The code for the paper is available [here](https://github.com/tillspeicher/representation-invariance-transfer), including the [implementation of the Transforms-2D dataset](https://github.com/tillspeicher/representation-invariance-transfer/tree/master/src/transforms_2d).

The Transforms-2D dataset consists of transformed versions of image objects with transparency masks (from this base dataset), pasted onto background images (also from this base dataset).
It is used to study the role of invariance in transfer learning, by creating images with carefully controlled transformations.

## Usage

The dataset here comes in two configurations: a `foregrounds` configuration with 61 classes of images and several images per class, and a `backgrounds` configuration with 867 background images of nature scenes.

To load the respective configuration, use

```python
from datasets import load_dataset

data = load_dataset(
    "tillspeicher/transforms_2d_base",
    "foregrounds", # or "backgrounds"
    # There's only one the "train" split
    split="train",
)
```

## Citation

If you are using the Transform-2D dataset, please consider citing the following paper:
```bibtex
@article{
    speicher2024understanding,
    title={Understanding the Role of Invariance in Transfer Learning},
    author={Till Speicher and Vedant Nanda and Krishna P. Gummadi},
    journal={Transactions on Machine Learning Research},
    issn={2835-8856},
    year={2024},
    url={https://arxiv.org/abs/2407.04325},
}
```


## Attribution

The data here is based on the [SI-Score dataset](https://github.com/google-research/si-score/tree/master?tab=readme-ov-file) ([paper](https://arxiv.org/abs/2007.08558)) and re-uploaded to HF to make it easier to access than the original AWS S3 bucket.
If you are using this dataset, please consider citing the original authors as well.

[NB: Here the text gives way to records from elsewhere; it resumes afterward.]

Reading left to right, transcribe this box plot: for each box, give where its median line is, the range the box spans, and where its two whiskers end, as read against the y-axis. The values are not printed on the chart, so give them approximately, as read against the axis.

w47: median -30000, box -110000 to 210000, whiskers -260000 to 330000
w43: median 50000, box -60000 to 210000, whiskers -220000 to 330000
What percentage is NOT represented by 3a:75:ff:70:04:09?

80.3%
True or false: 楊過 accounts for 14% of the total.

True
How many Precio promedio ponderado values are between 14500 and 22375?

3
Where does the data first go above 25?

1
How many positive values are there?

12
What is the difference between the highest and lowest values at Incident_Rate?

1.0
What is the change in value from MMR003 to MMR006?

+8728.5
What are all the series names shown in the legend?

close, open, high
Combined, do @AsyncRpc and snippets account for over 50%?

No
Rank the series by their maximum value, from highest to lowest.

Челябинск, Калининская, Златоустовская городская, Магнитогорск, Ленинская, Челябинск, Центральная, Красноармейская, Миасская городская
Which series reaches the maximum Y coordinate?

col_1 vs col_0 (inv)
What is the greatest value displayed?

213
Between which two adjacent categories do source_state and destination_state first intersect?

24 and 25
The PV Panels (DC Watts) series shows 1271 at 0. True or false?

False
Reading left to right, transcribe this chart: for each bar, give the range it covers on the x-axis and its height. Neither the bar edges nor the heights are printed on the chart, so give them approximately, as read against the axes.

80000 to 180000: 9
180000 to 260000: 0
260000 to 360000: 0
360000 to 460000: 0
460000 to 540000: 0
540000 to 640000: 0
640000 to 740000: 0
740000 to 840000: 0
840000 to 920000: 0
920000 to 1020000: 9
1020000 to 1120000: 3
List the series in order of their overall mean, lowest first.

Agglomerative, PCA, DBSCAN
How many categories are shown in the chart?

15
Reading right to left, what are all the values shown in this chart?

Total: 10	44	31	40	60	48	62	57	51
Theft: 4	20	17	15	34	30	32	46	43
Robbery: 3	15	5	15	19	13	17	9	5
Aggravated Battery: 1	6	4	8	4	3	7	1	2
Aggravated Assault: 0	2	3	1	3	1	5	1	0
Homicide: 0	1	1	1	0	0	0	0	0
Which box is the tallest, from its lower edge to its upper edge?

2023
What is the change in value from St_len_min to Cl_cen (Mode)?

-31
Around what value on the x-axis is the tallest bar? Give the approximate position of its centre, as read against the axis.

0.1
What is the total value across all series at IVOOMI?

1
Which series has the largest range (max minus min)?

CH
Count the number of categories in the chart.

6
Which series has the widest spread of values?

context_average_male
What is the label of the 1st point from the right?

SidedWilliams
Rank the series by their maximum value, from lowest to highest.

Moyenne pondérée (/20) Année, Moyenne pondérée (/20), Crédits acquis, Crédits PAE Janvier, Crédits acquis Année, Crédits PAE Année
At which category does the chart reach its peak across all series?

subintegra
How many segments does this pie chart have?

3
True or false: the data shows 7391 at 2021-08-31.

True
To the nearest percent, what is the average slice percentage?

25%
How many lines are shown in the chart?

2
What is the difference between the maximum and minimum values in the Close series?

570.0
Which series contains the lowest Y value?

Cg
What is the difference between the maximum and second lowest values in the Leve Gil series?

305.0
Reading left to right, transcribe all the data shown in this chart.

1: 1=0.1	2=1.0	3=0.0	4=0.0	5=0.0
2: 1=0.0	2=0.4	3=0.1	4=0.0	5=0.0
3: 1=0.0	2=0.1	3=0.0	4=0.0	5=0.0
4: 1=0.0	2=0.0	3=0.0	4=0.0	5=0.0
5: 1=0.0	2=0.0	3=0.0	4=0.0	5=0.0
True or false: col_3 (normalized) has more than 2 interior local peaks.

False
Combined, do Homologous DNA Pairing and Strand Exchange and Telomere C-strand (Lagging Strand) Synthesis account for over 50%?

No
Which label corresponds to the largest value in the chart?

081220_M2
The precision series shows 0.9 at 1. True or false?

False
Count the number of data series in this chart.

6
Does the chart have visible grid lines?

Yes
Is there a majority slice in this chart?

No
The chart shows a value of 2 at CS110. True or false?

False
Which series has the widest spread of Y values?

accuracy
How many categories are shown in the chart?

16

The foreground images are segmented versions of OpenImages, with CC-licenses.
The attributions for each image can be found on the [OpenImages](https://storage.googleapis.com/openimages/web/download.html) website in the Image IDs CSVs.

The background images come from Pexels.com and carry a Pexels license.
Some of the background images do not carry a Pexels license.
The attributions for these images are listed in `samples_attributions.md`.